A vitamin E derivative, vitamin E succinate (VES; RRR-alpha-tocopheryl succinate), and a vitamin E analogue, 2,5,7,8-tetramethyl-2R-(4R,8R,12-trimethyltridecyl)chroman-6-yloxy acetic acid (alpha-TEA), induce human breast, prostate, colon, lung, cervical, and endometrial tumor cells in culture to undergo apoptosis but not normal human mammary epithelia] cells, immortalized, nontumorigenic breast cells, or normal human prostate epithelial cells. Human ovarian and cervical cancer cell lines are exceptions, with a-TEA exhibiting greater proapoptotic effects. Although both VES and alpha-TEA can induce A2780 and subline A2780/cp70 ovarian cancer cells to undergo DNA synthesis arrest within 24 It of treatment, only alpha-TEA is an effective inducer of apoptosis.

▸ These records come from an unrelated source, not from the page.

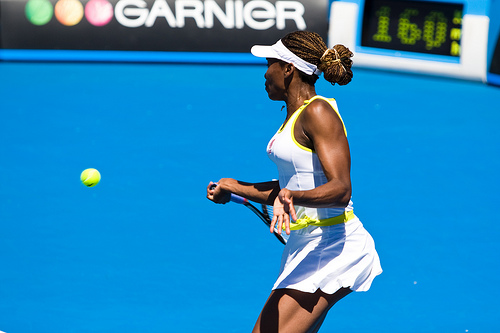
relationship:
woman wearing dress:
[210, 31, 382, 332] [261, 96, 385, 297]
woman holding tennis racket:
[210, 31, 382, 332] [224, 184, 285, 249]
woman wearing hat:
[210, 31, 382, 332] [248, 43, 319, 79]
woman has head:
[210, 31, 382, 332] [263, 29, 324, 102]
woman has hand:
[210, 31, 382, 332] [269, 186, 300, 234]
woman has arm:
[210, 31, 382, 332] [295, 102, 354, 207]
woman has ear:
[210, 31, 382, 332] [282, 62, 295, 79]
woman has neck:
[210, 31, 382, 332] [283, 76, 318, 114]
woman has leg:
[210, 31, 382, 332] [255, 238, 356, 331]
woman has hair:
[210, 31, 382, 332] [281, 28, 354, 87]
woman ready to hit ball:
[210, 31, 382, 332] [80, 168, 100, 188]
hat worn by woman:
[248, 43, 319, 79] [210, 31, 382, 332]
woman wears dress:
[210, 31, 382, 332] [261, 96, 385, 297]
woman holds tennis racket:
[210, 31, 382, 332] [224, 184, 285, 249]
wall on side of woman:
[1, 49, 498, 327] [210, 31, 382, 332]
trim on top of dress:
[281, 96, 347, 154] [261, 96, 385, 297]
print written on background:
[112, 0, 308, 29] [1, 3, 330, 53]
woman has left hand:
[210, 31, 382, 332] [269, 186, 300, 234]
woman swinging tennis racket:
[210, 31, 382, 332] [224, 184, 285, 249]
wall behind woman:
[1, 49, 498, 327] [210, 31, 382, 332]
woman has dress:
[210, 31, 382, 332] [261, 96, 385, 297]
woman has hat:
[210, 31, 382, 332] [248, 43, 319, 79]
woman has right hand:
[210, 31, 382, 332] [209, 177, 233, 204]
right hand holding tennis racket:
[209, 177, 233, 204] [224, 184, 285, 249]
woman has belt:
[210, 31, 382, 332] [286, 210, 357, 232]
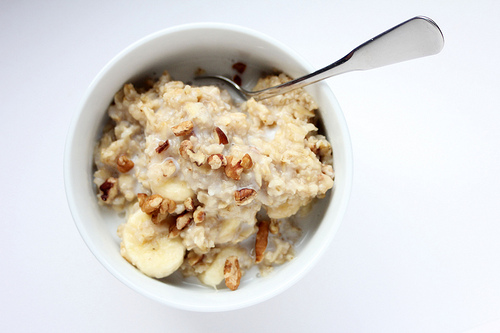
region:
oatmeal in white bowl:
[71, 0, 411, 320]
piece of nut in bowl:
[233, 185, 252, 206]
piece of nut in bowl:
[138, 200, 189, 225]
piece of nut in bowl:
[253, 230, 275, 262]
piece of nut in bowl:
[216, 130, 232, 154]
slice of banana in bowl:
[132, 227, 190, 284]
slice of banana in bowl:
[155, 161, 195, 202]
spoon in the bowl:
[190, 80, 337, 126]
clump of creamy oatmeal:
[268, 170, 311, 207]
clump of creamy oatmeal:
[121, 124, 170, 178]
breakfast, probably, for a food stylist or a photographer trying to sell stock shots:
[47, 8, 450, 324]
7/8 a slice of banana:
[115, 200, 187, 277]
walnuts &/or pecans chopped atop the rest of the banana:
[134, 194, 210, 232]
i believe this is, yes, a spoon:
[183, 9, 451, 116]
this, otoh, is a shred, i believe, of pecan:
[251, 211, 271, 266]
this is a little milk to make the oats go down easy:
[127, 107, 286, 204]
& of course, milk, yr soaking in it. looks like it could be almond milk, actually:
[86, 53, 335, 290]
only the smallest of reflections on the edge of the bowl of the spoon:
[208, 70, 240, 92]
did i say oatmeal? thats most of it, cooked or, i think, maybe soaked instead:
[102, 79, 335, 219]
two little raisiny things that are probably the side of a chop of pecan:
[223, 55, 250, 92]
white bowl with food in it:
[67, 7, 452, 292]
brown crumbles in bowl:
[105, 106, 288, 270]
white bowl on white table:
[6, 5, 456, 322]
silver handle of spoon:
[323, 15, 441, 71]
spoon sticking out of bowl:
[201, 22, 446, 102]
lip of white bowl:
[55, 27, 343, 317]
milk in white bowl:
[115, 82, 310, 273]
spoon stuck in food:
[70, 0, 435, 290]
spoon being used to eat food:
[184, 18, 456, 99]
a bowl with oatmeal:
[56, 15, 361, 320]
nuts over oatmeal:
[90, 62, 330, 288]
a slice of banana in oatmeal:
[113, 202, 191, 282]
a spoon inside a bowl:
[192, 10, 444, 105]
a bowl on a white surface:
[5, 5, 490, 325]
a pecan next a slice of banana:
[132, 185, 177, 230]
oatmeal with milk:
[93, 55, 330, 280]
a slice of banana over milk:
[108, 202, 195, 286]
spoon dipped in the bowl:
[177, 46, 282, 124]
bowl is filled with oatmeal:
[57, 15, 364, 320]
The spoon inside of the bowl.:
[200, 73, 265, 105]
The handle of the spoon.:
[255, 10, 445, 110]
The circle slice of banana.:
[120, 215, 180, 272]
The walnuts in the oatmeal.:
[131, 176, 271, 273]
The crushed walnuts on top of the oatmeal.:
[155, 95, 255, 185]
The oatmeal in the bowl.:
[105, 67, 330, 267]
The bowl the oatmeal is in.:
[67, 32, 362, 312]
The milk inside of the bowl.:
[107, 61, 302, 277]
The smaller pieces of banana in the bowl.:
[145, 161, 262, 280]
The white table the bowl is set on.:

VES or alpha-TEA treatment of cp70 cells with 5, 10, or 20 mug/ml for 3 days induced 5, 6, and 19% versus 9, 36, and 71% apoptosis, respectively. Colony formation data provide additional evidence that cp70 cells are more sensitive to growth inhibition by alpha-TEA than VES. Differences in stability of the ester-linked succinate moiety of VES versus the ether-linked acetic acid moiety of alpha-TEA were demonstrated by high-performance liquid chromatography analyses that showed alpha-TEA to remain intact, whereas VES was hydrolyzed to the free phenol, RRR-alpha-tocopherol. Pretreatment of cp70 cells with bis-(p-nitrophenyl) phosphate, an esterase inhibitor, before VES treatment, resulted in increased levels of intact VES and apoptosis. Taken together, these data show alpha-TEA to be a potent and stable proapoptotic agent for human ovarian tumor cells and suggest that endogenous ovarian esterases can hydrolyze the succinate moiety of VES, yielding RRR-alpha-tocopherol, an ineffective apoptotic-inducing agent.